El esquí acuático convencional ya impresiona a velocidades de 57-58 km/h en las pruebas de salto. Pero hay una rama del deporte donde el objetivo no es rodear boyas ni ejecutar piruetas, sino simplemente ir lo más rápido posible sobre el agua. Las velocidades que se alcanzan en estas pruebas son difíciles de creer.
El esquí acuático de velocidad
Aunque el público general lo desconoce, existe una especialidad del esquí acuático centrada exclusivamente en la velocidad pura. En estas pruebas, el esquiador es remolcado por embarcaciones de carreras de muy alta potencia sobre un tramo recto de agua en calma perfecta, intentando mantener el equilibrio a velocidades extremas.
El cuerpo humano deslizándose sobre el agua a más de 150 km/h experimenta fuerzas aerodinámicas similares a las del paracaidismo en caída libre. La estabilidad depende de mantener una posición perfectamente aerodinámica: cualquier desviación menor del cuerpo a esas velocidades puede provocar una caída catastrófica.
Los récords históricos
Ralph Samuelson, el inventor del deporte, ya estableció un impresionante precedente en 1925 cuando fue remolcado por un hidroavión a más de 130 km/h sobre el lago Pepin. Para la tecnología de la época, esta velocidad era extraordinaria.
En décadas posteriores, esquiadores especializados y equipos de ingeniería fueron empujando el límite progresivamente hacia arriba. Los récords de velocidad en esquí acuático superaron los 150 km/h en los años 1950, los 180 km/h en los 60 y llegaron a superar los 200 km/h en los años 1970.
El récord absoluto de velocidad en esquí acuático supera los 230 km/h y fue establecido en condiciones especialmente controladas: un lago en calma perfecta, sin viento, con una embarcación de carreras de alta potencia y el mínimo posible de equipamiento para reducir la resistencia aerodinámica.
La física del agua a alta velocidad
Una de las curiosidades más llamativas del esquí acuático a velocidades extremas es el comportamiento físico del agua. A bajas velocidades, el agua es fluida y absorbente: una caída leve produce un chapuzón y algo de dolor. A 200 km/h, la superficie del agua se comporta de manera radicalmente diferente.
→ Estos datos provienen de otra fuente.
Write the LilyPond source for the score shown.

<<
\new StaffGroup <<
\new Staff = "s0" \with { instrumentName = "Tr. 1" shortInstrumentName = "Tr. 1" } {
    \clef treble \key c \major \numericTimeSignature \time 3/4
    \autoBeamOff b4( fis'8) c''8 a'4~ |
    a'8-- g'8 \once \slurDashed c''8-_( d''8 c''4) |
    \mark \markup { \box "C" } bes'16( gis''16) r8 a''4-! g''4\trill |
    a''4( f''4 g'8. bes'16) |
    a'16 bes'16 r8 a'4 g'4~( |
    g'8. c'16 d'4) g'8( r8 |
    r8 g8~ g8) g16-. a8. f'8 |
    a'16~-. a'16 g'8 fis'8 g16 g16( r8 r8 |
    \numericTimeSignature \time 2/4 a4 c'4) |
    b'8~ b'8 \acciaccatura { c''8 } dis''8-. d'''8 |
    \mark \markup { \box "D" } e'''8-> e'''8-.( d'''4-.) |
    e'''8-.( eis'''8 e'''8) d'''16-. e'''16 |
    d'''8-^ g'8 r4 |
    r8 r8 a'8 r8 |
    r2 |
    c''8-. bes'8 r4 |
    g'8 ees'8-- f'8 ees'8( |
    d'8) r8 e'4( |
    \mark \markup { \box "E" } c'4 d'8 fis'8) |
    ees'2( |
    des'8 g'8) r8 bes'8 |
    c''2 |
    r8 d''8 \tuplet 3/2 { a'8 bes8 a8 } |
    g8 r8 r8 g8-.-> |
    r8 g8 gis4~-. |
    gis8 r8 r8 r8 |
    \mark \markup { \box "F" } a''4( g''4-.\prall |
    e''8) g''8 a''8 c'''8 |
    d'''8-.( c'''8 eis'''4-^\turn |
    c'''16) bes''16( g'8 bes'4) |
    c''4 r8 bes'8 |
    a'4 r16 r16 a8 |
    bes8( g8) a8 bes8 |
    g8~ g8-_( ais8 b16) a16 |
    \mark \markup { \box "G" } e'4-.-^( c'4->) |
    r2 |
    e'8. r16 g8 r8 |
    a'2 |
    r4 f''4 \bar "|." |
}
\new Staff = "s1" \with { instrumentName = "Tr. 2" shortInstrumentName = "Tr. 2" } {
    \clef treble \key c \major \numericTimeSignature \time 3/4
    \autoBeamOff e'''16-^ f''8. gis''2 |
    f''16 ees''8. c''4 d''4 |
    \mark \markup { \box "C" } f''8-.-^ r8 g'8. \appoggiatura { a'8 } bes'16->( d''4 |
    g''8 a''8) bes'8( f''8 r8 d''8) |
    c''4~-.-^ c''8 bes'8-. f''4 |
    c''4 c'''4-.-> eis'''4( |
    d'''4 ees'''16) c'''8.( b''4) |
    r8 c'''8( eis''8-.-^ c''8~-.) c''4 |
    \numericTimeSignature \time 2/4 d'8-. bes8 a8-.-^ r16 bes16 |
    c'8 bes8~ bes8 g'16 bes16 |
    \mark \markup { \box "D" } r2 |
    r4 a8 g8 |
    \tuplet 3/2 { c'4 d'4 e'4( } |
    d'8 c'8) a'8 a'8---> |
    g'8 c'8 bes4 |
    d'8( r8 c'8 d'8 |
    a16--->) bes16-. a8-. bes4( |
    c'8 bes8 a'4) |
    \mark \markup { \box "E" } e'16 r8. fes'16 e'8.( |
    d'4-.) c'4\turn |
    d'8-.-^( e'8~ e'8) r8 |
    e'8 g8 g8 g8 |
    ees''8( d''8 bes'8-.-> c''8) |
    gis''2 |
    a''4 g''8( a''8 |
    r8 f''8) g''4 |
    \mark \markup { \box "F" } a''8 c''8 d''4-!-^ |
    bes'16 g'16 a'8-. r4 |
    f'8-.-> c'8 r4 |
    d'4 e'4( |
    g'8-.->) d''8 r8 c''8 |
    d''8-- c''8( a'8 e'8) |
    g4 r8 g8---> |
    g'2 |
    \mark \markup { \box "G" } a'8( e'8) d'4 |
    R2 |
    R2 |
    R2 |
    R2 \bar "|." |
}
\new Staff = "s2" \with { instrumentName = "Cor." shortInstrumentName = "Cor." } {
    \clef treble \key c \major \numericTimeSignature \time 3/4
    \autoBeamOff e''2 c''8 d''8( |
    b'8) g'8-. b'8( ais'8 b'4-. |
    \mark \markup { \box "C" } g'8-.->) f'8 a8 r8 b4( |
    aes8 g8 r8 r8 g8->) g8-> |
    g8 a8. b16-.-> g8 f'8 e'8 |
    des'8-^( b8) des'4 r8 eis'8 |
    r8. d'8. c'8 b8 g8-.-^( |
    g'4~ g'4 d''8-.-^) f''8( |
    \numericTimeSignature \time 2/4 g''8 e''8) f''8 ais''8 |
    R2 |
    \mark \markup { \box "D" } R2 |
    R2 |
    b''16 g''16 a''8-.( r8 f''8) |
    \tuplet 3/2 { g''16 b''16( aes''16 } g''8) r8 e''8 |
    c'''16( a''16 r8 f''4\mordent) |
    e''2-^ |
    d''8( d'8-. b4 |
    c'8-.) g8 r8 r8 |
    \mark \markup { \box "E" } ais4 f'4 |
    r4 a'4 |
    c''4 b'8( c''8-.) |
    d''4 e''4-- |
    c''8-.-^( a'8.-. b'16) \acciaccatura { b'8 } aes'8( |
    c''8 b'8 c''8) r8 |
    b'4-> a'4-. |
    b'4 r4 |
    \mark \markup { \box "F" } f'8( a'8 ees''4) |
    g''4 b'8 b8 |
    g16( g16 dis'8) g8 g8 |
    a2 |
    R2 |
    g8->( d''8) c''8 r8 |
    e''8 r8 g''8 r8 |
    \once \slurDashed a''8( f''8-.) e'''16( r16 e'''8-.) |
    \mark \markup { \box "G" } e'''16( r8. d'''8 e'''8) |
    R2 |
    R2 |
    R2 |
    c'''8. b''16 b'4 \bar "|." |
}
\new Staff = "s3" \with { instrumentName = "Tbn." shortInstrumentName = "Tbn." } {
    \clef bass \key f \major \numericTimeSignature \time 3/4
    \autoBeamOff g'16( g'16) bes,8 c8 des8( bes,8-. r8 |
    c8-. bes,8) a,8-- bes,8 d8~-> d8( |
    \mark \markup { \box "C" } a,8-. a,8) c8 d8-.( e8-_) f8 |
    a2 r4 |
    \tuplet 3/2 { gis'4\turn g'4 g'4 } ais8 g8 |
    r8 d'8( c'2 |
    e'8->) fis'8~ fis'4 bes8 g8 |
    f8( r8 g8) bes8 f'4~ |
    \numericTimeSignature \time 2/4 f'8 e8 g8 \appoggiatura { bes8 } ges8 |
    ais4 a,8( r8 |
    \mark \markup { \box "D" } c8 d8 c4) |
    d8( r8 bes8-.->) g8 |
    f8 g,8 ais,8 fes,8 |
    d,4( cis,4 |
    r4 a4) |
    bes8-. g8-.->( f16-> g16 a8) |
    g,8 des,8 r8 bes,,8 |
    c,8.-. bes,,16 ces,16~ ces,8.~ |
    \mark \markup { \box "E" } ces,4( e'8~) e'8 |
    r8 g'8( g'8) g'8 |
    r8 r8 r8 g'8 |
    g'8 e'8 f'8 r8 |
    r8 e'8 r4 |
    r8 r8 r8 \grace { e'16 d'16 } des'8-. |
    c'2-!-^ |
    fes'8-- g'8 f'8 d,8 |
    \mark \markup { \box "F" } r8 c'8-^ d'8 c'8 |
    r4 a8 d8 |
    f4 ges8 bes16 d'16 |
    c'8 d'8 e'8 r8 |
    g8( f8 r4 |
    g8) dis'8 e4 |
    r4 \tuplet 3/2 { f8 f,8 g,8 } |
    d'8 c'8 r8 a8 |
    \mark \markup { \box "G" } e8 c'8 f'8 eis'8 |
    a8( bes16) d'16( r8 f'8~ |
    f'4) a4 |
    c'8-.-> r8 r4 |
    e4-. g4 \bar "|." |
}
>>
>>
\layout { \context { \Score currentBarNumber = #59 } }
El fenómeno se llama cavitación hidrodinámica: la presión del impacto a alta velocidad hace que la superficie del agua se comporte temporalmente como un sólido rígido, con una resistencia al impacto comparable a la del hormigón. Por eso, las caídas a alta velocidad en el esquí acuático —y en otros deportes como el esquí acuático de motor o el wakeboard a alta velocidad— pueden causar fracturas, contusiones severas y lesiones internas graves, a pesar de que aparentemente se cae “al agua”.
La diferencia entre velocidad de competición y velocidad extrema
Es importante distinguir entre las velocidades de las competiciones convencionales de esquí acuático (donde la lancha va a 55-58 km/h en las categorías Open) y las velocidades de las pruebas de velocidad pura. En las competiciones convencionales, la velocidad está limitada para que el objetivo sea la técnica, la precisión o la ejecución de trucos, no la velocidad en sí.
Los esquiadores de competición convencional pueden alcanzar velocidades superiores a las de la lancha durante los cortes de slalom (cuando el balanceo hacia el exterior amplifica la velocidad momentánea), pero estas son ráfagas cortas, no velocidades sostenidas.
La especialidad de velocidad extrema es una disciplina para un número muy reducido de especialistas dispuestos a asumir los riesgos físicos asociados, mientras que el esquí acuático convencional es practicado por millones de personas en todo el mundo en condiciones de seguridad razonable.